BEGIN Data records
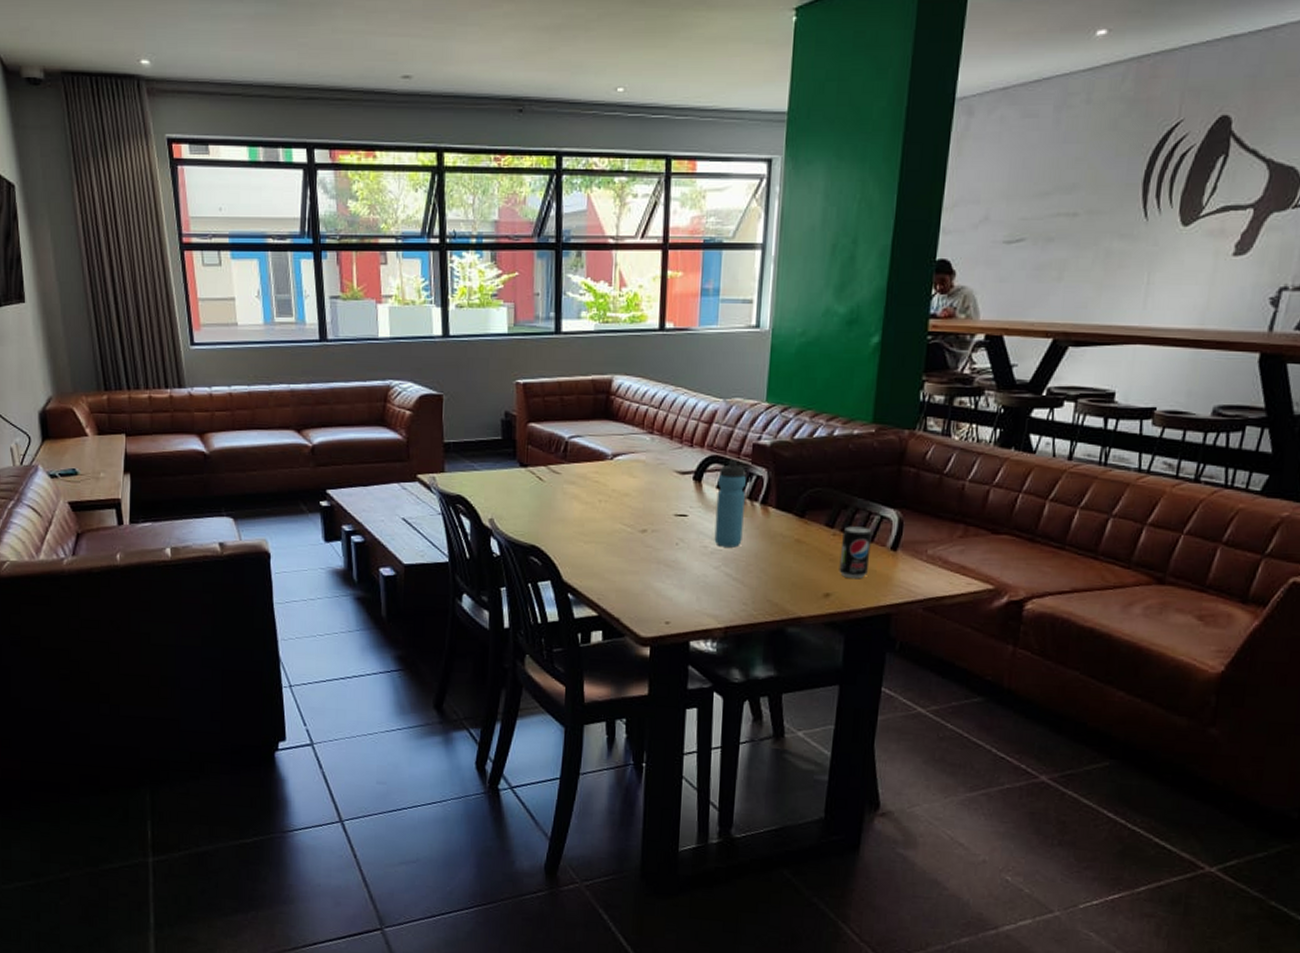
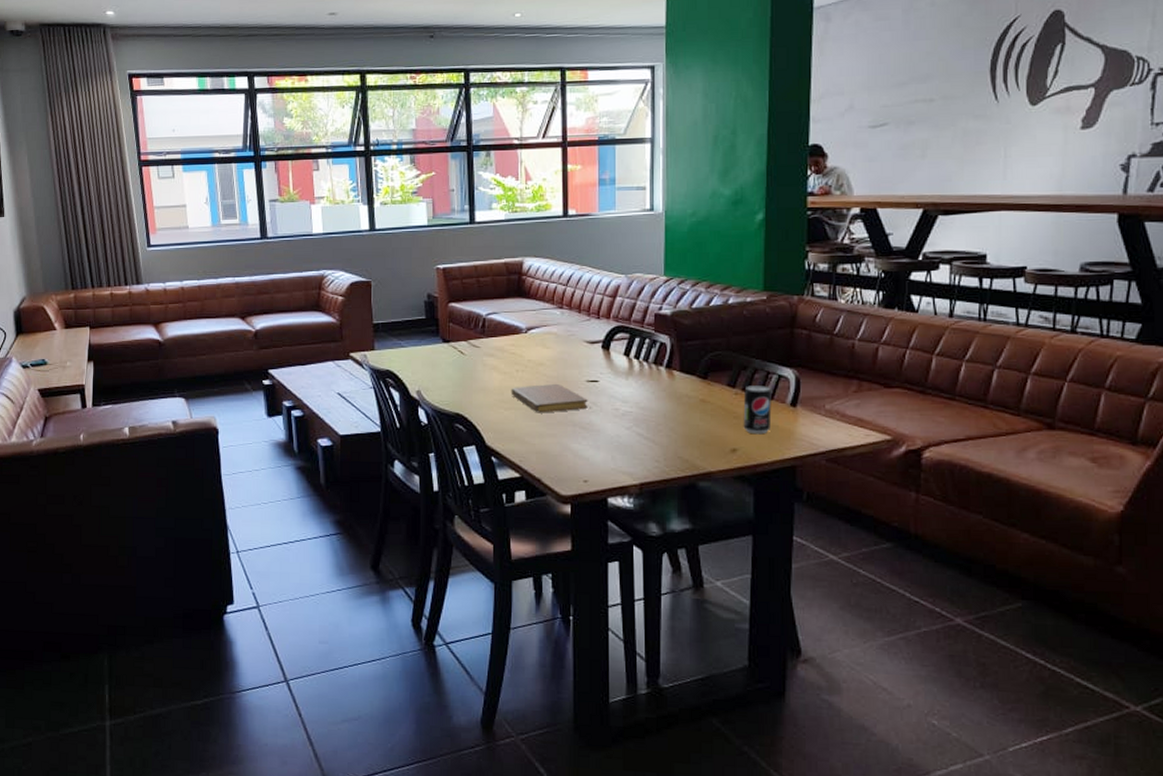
notebook: none [592,517,675,549] -> present [511,384,588,413]
water bottle: present [714,460,746,548] -> none [624,329,651,409]

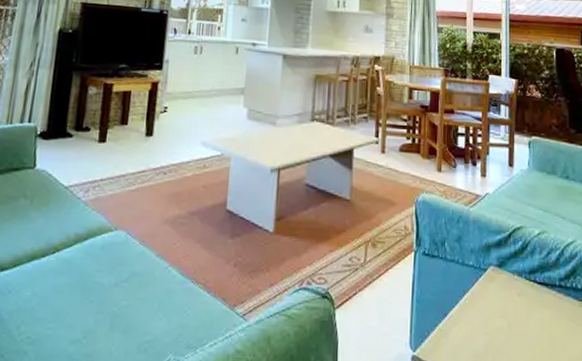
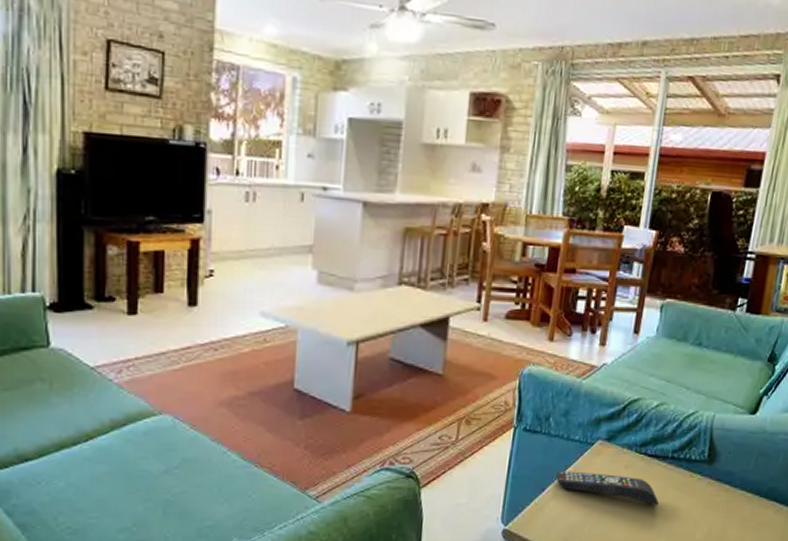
remote control: none [455,296,554,336] -> present [555,471,659,505]

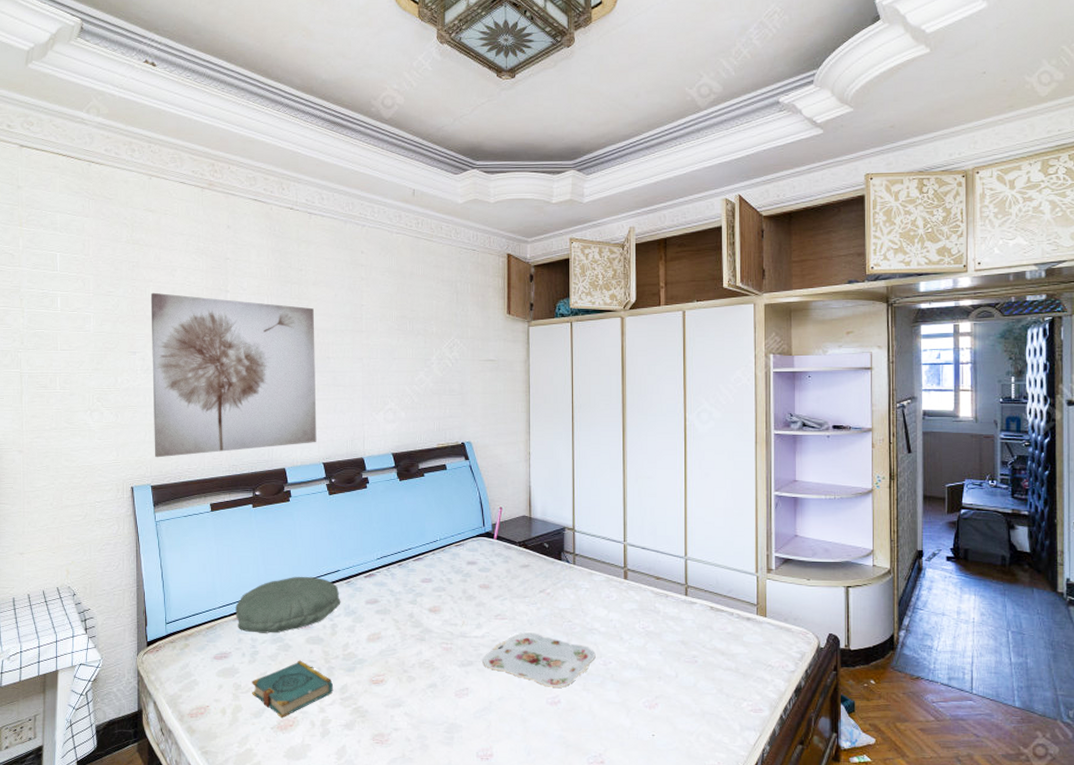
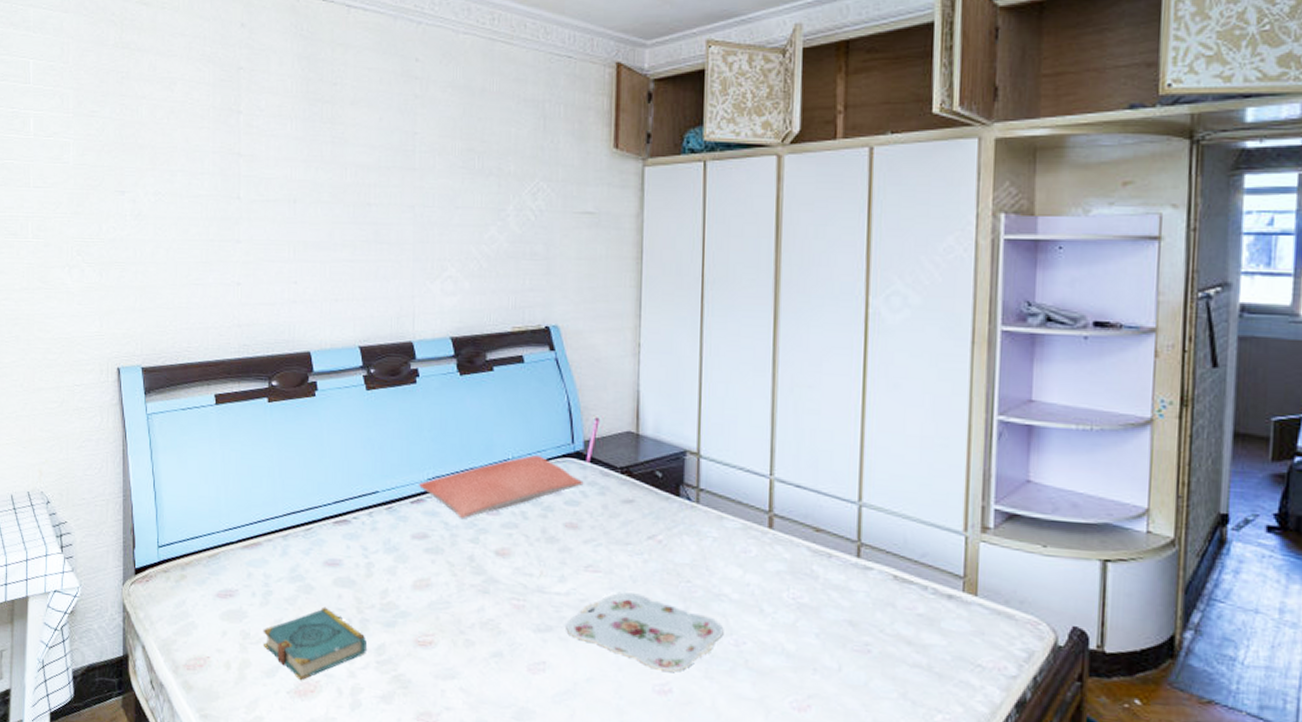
wall art: present [150,292,317,458] -> none [143,113,353,332]
pillow: present [235,576,341,633] -> none [244,496,379,569]
pillow: none [370,537,492,587] -> present [418,455,584,520]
END Data records
All lines holding the word "pillow" must be copied from the data.

pillow: present [235,576,341,633] -> none [244,496,379,569]
pillow: none [370,537,492,587] -> present [418,455,584,520]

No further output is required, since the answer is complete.